The Lean Summits approach offers you end-to-end performance branding services. Collaborate with us, and together, let us help you conquer the peak of your industry’s mountain. 

Schedule a complimentary performance branding consultation, or learn more about our growth marketing capabilities. 

FAQ

  1. What is Performance Branding? 

Performance branding is a marketing strategy that combines the attributes of brand marketing and performance marketing into a unified approach. It requires an enterprise to strengthen its funnel-based approach to marketing, extending it to pre-sale, during-sale and after-sale engagement to increase revenue and earn customer loyalty. 

  1. What are the elements of Performance Branding? 

Performance branding combines different elements of brand building and performance marketing. Its main elements include rigorous SEO, consistent content marketing, GTM-based models, email marketing and networking. It is the new way of driving marketing ROI.

  1. How can Lean Summits help me develop a Performance Branding Strategy? 

At LSS, we specialize in helping you craft marketing strategies designed to take you to the top of your industry’s summit.

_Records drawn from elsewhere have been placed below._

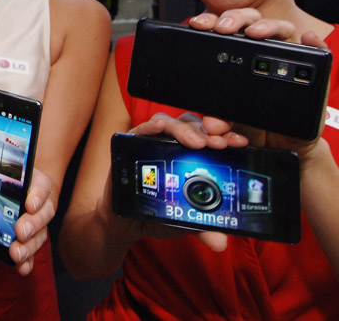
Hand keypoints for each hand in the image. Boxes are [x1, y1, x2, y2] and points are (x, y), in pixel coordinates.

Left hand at [11, 169, 54, 274]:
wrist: (0, 192)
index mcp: (31, 181)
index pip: (41, 185)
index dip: (38, 195)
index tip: (29, 205)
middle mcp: (38, 203)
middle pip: (44, 212)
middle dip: (33, 224)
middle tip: (20, 232)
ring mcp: (36, 222)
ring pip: (40, 235)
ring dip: (30, 246)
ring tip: (16, 253)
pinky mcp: (29, 240)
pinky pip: (32, 251)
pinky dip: (28, 261)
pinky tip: (21, 267)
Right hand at [106, 111, 243, 251]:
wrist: (126, 222)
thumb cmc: (158, 214)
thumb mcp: (186, 221)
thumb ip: (204, 228)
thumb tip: (220, 243)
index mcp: (193, 157)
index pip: (213, 136)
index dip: (227, 135)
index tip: (239, 143)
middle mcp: (173, 145)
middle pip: (194, 124)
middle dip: (210, 131)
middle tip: (220, 144)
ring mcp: (151, 143)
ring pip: (170, 123)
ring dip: (185, 129)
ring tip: (197, 143)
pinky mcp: (130, 145)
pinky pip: (139, 129)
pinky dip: (150, 127)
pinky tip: (159, 127)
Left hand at [190, 9, 327, 149]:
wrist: (278, 141)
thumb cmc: (250, 123)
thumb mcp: (229, 121)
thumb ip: (218, 119)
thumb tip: (212, 123)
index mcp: (234, 55)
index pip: (223, 30)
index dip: (210, 21)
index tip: (198, 24)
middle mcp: (260, 51)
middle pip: (249, 22)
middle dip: (234, 19)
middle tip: (223, 28)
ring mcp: (285, 57)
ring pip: (279, 29)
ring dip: (267, 27)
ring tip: (255, 33)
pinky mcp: (309, 69)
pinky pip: (313, 51)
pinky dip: (312, 42)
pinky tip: (305, 37)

We understand your growth journey, business model and organizational objectives to suggest short and long-term strategies for performance branding. We also help you strike a balance between marketing your brand and your services without compromising on either. 

  1. What investment does Performance Branding require? 

Performance branding requires investments in two major things. First, in the planning phase, where we audit your existing marketing strategies and devise a series of tactics to incorporate them into a performance branding plan. Second, it requires you to invest in a customer data platform that can help you create customer profiles, analyze consumer data and manage the buying journeys of individual customers or customer profiles.